◆ **Text to read**
==============================

Recently those of us who work for Newsquest have been taking part in some best practice social media workshops (main lesson learned so far: no two twitterers are alike and they all think their way is the right way!).

As a result of chatting with fellow web types about Facebook (main lesson learned there – no-one really knows how best to use it!) I’ve made some changes to our pages and profiles, which have doubled the number of the clickthroughs we’re getting.

They were really straightforward changes, so I thought I’d outline them for anyone who might be interested.

First: RSS Graffiti for Facebook – the best way to feed your news to Facebook, whether you’re cheating with a profile (of which more in a second) or using a fan page. It looks pretty and it doesn’t dump all your stories at once, but in relatively real time to when you post them.

Second: we had been using a profile, simply because the only way to actively find and friend people on Facebook is to have a profile. We’d set this up in the paper’s name, not mine, because I wanted the paper online to be it’s only personality and not connected to a specific person. However. This is generally frowned upon and people who are sussed out can have their accounts closed down without warning.

So I invited all our friends to “like” our page. Almost all did. I changed the name of the profile to Bournemouth Echo Sam (the name change had to be approved by Facebook) and started using it to share news links fed through to our fan page.

I also turned off the link that fed all our Twitter updates to our profile page, to stop all the news stories being replicated.

The page changes have been massively successful, although I’m finding that the best way of generating interaction with our posts is to comment or like them myself.

The profile changes have changed the way other people on Facebook treat me – because they can see I’m a real person now I’m being approached a lot more, on chat and by email. It’s more time consuming – if I want a story from the paper to appear on my profile I have to remember to manually post it – but with more than 70,000 potential fans in the Bournemouth network, it’s got to be worth the effort.

==============================

◆ **Provided records**
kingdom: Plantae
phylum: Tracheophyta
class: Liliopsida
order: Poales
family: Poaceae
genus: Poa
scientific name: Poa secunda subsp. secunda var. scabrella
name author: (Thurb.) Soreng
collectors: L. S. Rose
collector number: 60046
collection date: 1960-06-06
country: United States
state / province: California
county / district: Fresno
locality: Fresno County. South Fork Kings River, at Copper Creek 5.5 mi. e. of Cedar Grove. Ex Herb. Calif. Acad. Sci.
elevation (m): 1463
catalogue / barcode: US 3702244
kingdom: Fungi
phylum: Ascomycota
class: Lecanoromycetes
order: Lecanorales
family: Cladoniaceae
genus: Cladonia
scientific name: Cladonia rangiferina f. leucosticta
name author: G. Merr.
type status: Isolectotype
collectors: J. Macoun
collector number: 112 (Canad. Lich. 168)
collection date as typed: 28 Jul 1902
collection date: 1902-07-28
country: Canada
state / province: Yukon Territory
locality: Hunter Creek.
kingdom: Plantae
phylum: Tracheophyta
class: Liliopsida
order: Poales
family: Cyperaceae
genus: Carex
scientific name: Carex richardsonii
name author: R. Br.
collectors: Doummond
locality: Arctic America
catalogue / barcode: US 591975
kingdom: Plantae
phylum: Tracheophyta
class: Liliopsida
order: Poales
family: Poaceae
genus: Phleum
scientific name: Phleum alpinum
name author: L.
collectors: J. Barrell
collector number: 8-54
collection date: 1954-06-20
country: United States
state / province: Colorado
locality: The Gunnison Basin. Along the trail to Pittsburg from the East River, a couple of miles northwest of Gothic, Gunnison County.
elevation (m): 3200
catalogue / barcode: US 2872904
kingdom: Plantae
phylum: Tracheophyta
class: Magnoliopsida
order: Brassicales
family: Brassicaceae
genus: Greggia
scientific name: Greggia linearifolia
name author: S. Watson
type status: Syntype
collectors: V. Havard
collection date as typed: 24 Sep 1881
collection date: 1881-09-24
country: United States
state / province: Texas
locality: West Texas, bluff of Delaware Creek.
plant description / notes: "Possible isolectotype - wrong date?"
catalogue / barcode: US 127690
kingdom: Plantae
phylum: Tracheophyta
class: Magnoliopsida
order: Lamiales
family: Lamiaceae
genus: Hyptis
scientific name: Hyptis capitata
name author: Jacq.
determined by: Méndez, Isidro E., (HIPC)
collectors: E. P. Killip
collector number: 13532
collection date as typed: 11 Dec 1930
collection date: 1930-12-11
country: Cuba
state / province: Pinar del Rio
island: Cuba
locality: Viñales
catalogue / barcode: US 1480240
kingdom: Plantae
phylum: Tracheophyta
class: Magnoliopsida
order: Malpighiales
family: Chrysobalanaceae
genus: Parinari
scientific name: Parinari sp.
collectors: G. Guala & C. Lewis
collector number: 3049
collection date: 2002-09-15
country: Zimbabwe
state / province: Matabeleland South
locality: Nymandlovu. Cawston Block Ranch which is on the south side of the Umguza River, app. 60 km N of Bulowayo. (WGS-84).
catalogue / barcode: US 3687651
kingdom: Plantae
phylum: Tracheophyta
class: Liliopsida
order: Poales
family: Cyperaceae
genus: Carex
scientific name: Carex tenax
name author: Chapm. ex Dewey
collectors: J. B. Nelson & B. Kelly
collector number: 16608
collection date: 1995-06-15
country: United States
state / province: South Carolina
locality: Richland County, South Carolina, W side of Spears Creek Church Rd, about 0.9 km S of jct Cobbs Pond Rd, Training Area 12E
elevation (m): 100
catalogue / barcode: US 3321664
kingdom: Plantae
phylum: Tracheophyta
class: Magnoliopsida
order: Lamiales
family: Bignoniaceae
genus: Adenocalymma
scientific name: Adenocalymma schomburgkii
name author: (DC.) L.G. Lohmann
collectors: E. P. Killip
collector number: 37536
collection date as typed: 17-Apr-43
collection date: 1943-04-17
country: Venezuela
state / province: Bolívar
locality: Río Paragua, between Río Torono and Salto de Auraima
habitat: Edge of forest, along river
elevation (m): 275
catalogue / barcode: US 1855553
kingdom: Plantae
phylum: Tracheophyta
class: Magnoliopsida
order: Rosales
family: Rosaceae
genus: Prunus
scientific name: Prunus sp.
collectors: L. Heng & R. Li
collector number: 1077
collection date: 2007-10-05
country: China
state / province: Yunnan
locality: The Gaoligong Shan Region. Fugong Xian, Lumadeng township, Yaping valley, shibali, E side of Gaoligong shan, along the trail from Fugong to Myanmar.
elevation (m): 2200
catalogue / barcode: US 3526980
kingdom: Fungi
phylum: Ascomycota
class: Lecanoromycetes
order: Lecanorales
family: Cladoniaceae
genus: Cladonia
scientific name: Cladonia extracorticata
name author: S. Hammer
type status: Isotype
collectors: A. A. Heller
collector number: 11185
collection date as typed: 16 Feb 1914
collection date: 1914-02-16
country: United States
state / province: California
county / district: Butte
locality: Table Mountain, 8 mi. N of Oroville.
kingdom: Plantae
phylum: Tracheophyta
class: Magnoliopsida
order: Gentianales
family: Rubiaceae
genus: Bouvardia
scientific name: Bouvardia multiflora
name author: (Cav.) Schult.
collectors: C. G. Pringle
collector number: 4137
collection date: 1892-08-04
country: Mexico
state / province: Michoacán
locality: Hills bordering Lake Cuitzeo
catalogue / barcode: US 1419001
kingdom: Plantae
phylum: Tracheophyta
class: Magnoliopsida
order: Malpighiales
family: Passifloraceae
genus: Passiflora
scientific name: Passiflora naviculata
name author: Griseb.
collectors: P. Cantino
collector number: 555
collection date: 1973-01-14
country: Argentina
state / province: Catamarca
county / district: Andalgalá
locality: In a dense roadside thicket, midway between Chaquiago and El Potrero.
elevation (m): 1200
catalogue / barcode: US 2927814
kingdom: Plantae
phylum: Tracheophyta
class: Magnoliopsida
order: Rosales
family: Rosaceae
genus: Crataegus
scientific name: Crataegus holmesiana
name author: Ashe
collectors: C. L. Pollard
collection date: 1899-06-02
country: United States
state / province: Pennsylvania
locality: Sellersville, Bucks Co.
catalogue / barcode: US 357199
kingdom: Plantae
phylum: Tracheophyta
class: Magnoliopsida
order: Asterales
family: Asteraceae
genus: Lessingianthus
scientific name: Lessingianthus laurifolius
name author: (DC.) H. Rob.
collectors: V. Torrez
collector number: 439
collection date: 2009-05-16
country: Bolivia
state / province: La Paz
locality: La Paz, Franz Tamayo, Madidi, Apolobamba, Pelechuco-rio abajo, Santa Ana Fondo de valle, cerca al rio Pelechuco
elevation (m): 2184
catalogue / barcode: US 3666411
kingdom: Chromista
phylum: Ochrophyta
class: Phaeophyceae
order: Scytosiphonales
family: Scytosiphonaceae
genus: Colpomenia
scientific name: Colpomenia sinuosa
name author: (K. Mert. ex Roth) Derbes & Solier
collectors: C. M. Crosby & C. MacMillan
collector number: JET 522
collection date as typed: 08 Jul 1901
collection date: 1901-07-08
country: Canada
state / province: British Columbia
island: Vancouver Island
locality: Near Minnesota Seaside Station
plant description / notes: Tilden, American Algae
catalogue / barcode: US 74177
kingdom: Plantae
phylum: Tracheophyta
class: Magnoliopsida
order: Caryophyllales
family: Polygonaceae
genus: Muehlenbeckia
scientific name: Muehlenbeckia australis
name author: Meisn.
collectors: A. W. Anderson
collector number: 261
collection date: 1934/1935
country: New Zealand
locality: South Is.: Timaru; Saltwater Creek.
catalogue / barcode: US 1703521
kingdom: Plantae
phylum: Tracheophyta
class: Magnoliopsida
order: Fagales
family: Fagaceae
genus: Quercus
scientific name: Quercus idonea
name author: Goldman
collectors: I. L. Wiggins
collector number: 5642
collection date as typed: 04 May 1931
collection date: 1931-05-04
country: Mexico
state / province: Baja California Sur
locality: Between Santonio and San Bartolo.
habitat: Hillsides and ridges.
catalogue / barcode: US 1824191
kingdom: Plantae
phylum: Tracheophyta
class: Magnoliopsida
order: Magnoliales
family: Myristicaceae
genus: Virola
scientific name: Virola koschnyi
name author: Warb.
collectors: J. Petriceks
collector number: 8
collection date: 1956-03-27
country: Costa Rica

==============================

◆ **Required actions**
1 > In the post about the newspaper's Facebook changes, what name was the profile changed to?
2 > Continue the post about the newspaper's Facebook changes from its final sentence.

◆ **Answer set**
1 > Bournemouth Echo Sam

2 >
Two observations about online advertising

First thing: I check Facebook twice a day: probably I spend half an hour a day on the site. Every day I see at least one advert that makes me think – oh, I want/need/like the look of one of those.

But I’ve NEVER clicked one. Why? I don’t trust their integrity. They run alongside the ubiquitous take this pill to be thin and 1 tip of a flat belly adverts, and I have no confidence that the link I’m about to click will take me somewhere sound. I wouldn’t trust these advertisers with my money.

Second thing: Here’s an advertising policy from an American blog, describing how they choose (yes, choose) their advertisers and sponsors.

First, they need to have been recommended by a reader, client or industry professional. We don’t simply look for a referral but rather for a passionate reason as to why a particular vendor deserves to be in the book. Whatever the connection, it must be strong and based on a real knowledge of the vendor’s work.

Second, we dive head first into the vendor’s business. Their portfolio, their experience, their time in the industry. We look at press that they’ve received, we chat with their industry neighbors, we get to know who they are and why they are good at what they do.

We spend time…. getting to know them, figuring out if they are honest, have a high level of integrity and are truly devoted to their craft. For highly competitive industries, like photography, we also have vetting teams. An unbiased group of vendors who can fairly, objectively, and accurately evaluate other’s work.

If you have had a negative experience with any of the vendors listed, please let us know as soon as possible. Your name will remain anonymous and we will take your issues very seriously. If we find that indeed the vendor has violated what we believe to be good, honest work ethics, they will be removed from the site immediately and any advertising dollars will be refunded.

That’s a pretty firm commitment – but one that I’d say increases the chances of readers clicking those ads dramatically.

People talk a lot about curating in journalism, a new attitude to news gathering and distributing, being a place readers trusts to sift through the web and find them the solid gold good stuff.

So what if you applied that logic to advertising?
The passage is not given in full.